GREENWICH, Conn. Richard M. Ruzika of Greenwich died Monday, May 7, following a stroke on April 22, days after having knee surgery. He was 53.
Ruzika worked at Goldman Sachs for almost 30 years, retiring in April of 2011 as head of the global special situations groups.
He was born April 16, 1959, in Brooklyn, N.Y., to Frank and Miriam Ruzika. He studied at West Hempstead High School and Columbia University, graduating in 1981 with a bachelor's degree in economics. Following college, Ruzika briefly played for the Dallas Cowboys football team.
He joined Goldman Sachs in 1981 as a silver and gold trader on the floor of COMEX. Three year later, he moved to the floor of NYMEX, where he was a member of the board for nine years.
Ruzika moved to the firm's trading floor in 1990, becoming head of natural gas trading in 1996. That year, he was named managing director, and in 1998, he became a partner.
He relocated to Baltimore in 1998 as one of the founding members of Goldman Sachs's electricity business. He was named head of commodities in 2000, when he developed AssetCo.

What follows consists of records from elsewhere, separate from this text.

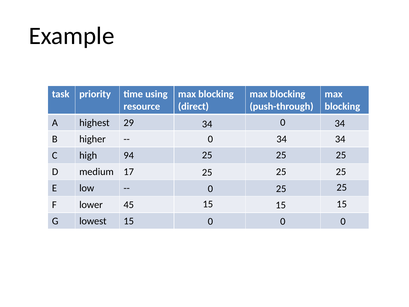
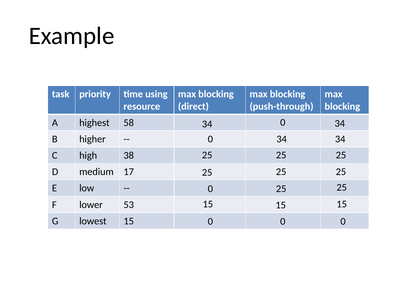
29: 29 -> 58
94: 94 -> 38
45: 45 -> 53
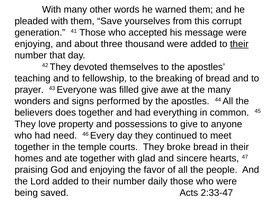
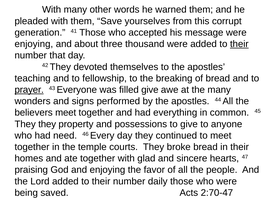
prayer underline: none -> present
believers does: does -> meet
They love: love -> they
2:33-47: 2:33-47 -> 2:70-47
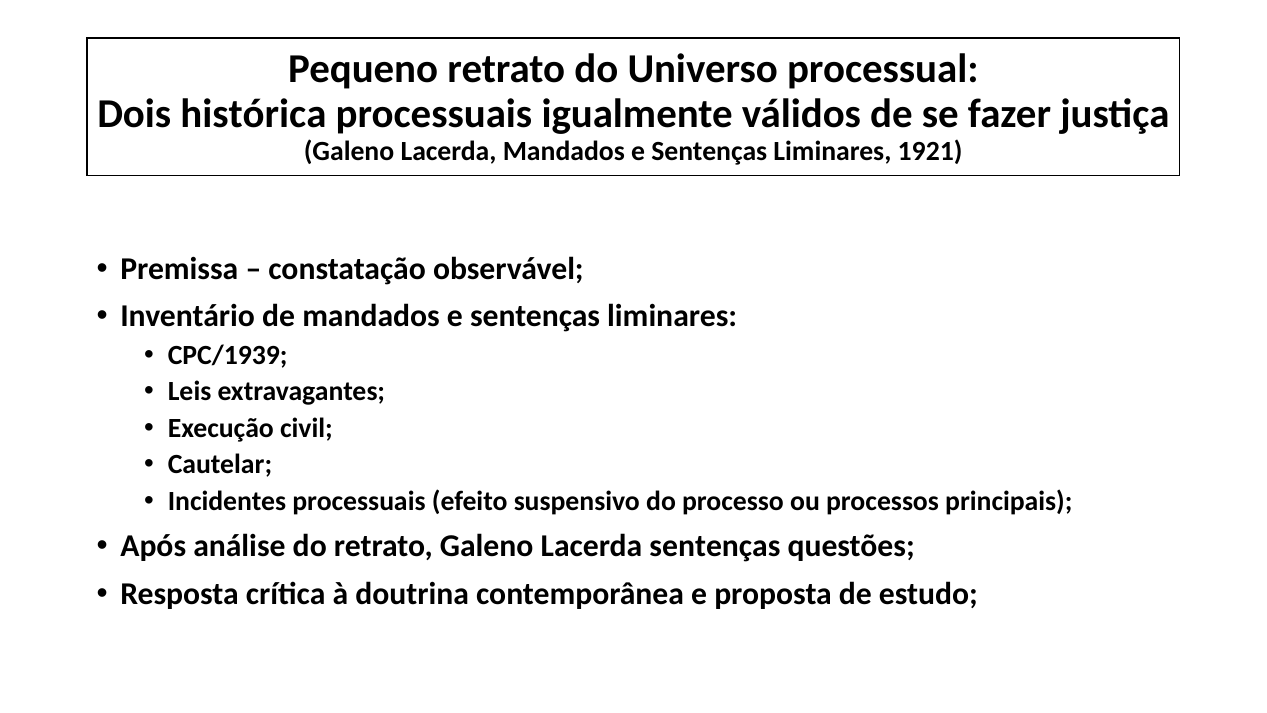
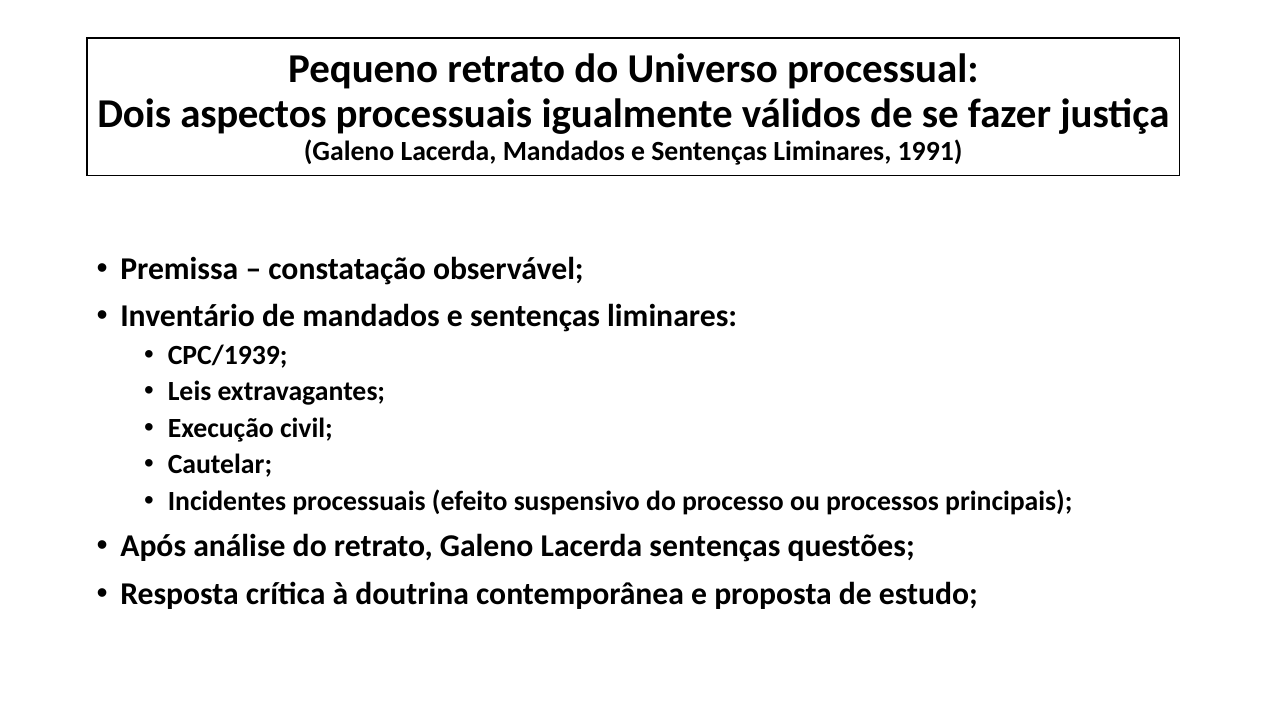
histórica: histórica -> aspectos
1921: 1921 -> 1991
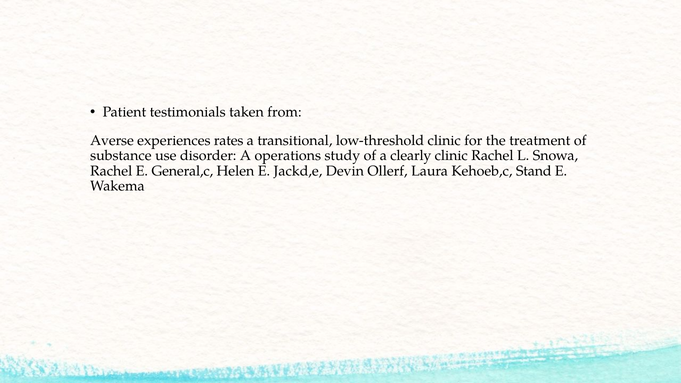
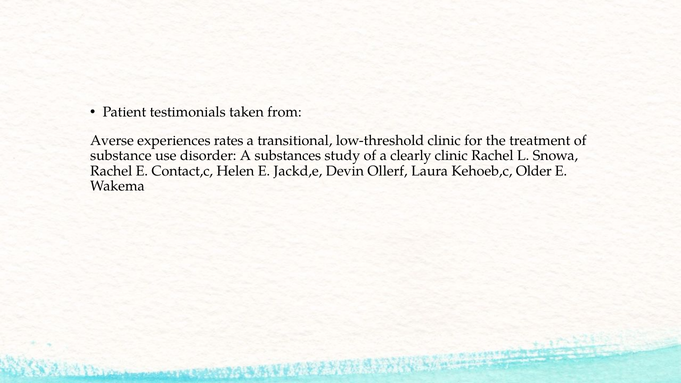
operations: operations -> substances
General,c: General,c -> Contact,c
Stand: Stand -> Older
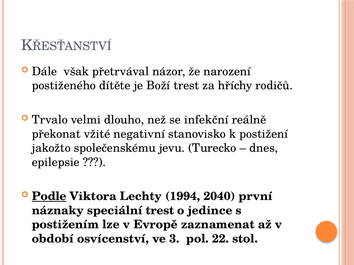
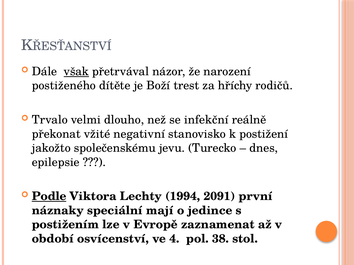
však underline: none -> present
2040: 2040 -> 2091
speciální trest: trest -> mají
3: 3 -> 4
22: 22 -> 38
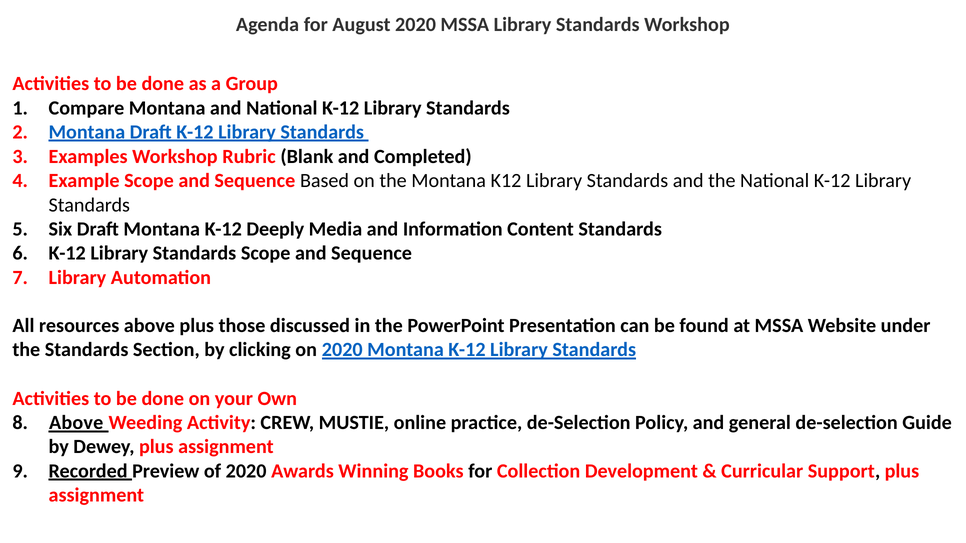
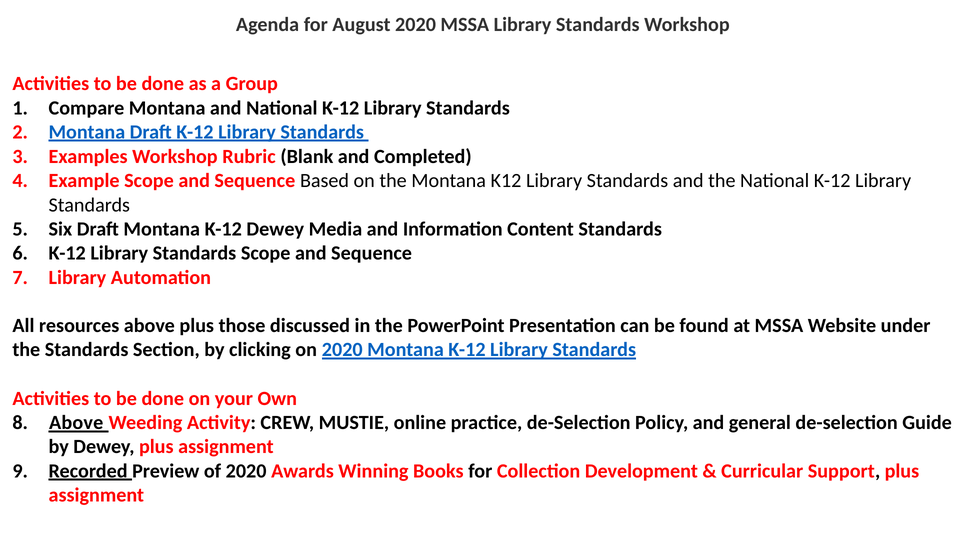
K-12 Deeply: Deeply -> Dewey
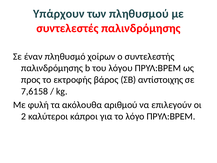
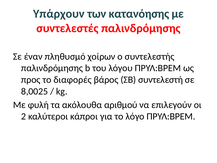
πληθυσμού: πληθυσμού -> κατανόησης
εκτροφής: εκτροφής -> διαφορές
αντίστοιχης: αντίστοιχης -> συντελεστή
7,6158: 7,6158 -> 8,0025
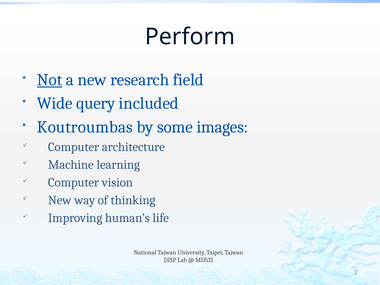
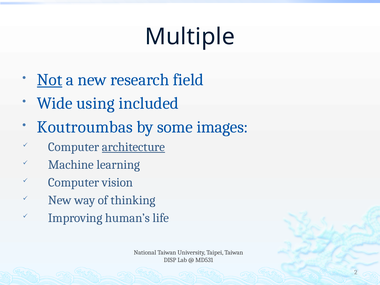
Perform: Perform -> Multiple
query: query -> using
architecture underline: none -> present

Ruzika was later appointed co-head of global macro trading and then co-head of the global special situations group, from which he retired as head in 2011. At the time of his retirement, he was a member of the management committee, securities division executive committee and the risk committee.
Following retirement from Goldman Sachs, Ruzika was planning to start a hedge fund. In 1983, he married Ruthanne Millnamow, a childhood friend he began dating as a teenager.
In addition to his wife, survivors are a son, Craig; and a daughter, Caitlin. He was predeceased by his parents, Frank and Miriam; and two brothers, Keith and Frank.
A wake will be held from 5 to 9 p.m. Thursday at Leo P. Gallagher and Son Funeral Home in Greenwich. A Mass will be celebrated at 10 a.m. on Friday at St. Catherine of Siena Roman Catholic Church in Riverside.
In lieu of flowers, memorial contributions may be made to Patient Airlift Services , 120 Adams Blvd., Farmingdale, NY 11735.